Не с этой ли минуты начинается для него жизнь, не тут ли должен он трезво взглянуть на действительность?

Но для этого должен он навсегда расстаться с пьяным пафосом утверждения, будто у русской души "особая стать", что ее "измерить нельзя", а "верить в нее можно".

Ох, уж эта вера в неизмеримые величины: сколько разбила она молодых жизней, оторвала от живого дела, опьянила пьяным угаром, сожгла.

Поменьше угара, побольше трезвости.

Мне приходилось наблюдать и тугоумных немцев, и легкомысленных французов.

Вот немец. У него все размерено. У него в жизни нет неизмеримых величин. Утро -- и он на ногах. Он проделает все: в такой-то час прогулка, потом работа. Потом трубка и пиво, и легкомысленный вальс. И немец сидит и дремлет, уплывая над пивом в мир неизмеряемых величин. Быть может, это рабочий, быть может, ученый, быть может, художник -- вы не узнаете, но он, ведь, точно так же сидел в своем знаменитом кафе: сидел и молчал. Быть может, и он тугоумен? Или тугоу-мен Кант? Быть может, тугоумна немецкая культура, и мы пользуемся всеми этими Кантами, Марксами, Вагнерами и Бетховенами только для того, чтобы, претворив их в нашей глубокой и широкой душе, явить миру десятки Марксов!

Ах, скажет ли это русский интеллигент с сожженной душой, провалившийся в колодезь своей души, по коей горюют друзья, как по утопленнице?

Вот Париж. Жизнь, жизнь и жизнь: пестрые наряды дам, волны народа на бульварах, огни, кафе, автомобили, цилиндры, смокинги, блузы.

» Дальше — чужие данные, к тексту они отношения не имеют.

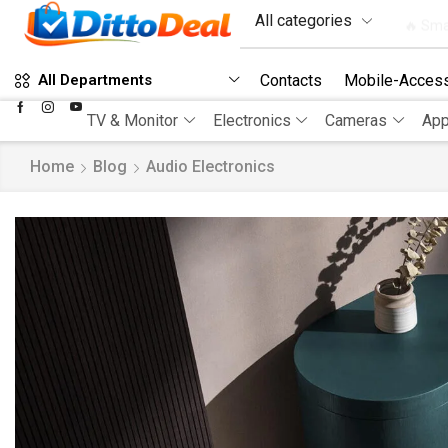
🔥 Sma
Contacts
Mobile-Access
All Departments
TV & Monitor
Electronics
Cameras
App
Home
Blog
Audio Electronics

Легкомысленный блеск, легкомысленный смех.

Но отчего здесь легко работать, отчего напряжение мысли не рассеивается в красочной фантасмагории Парижа, а в глубоко надрывной Москве, угрюмой, унылой, работать нельзя?

Там на улице жизнь бьет ключом, но самой улицы как будто не существует, она только оправа к вашим думам.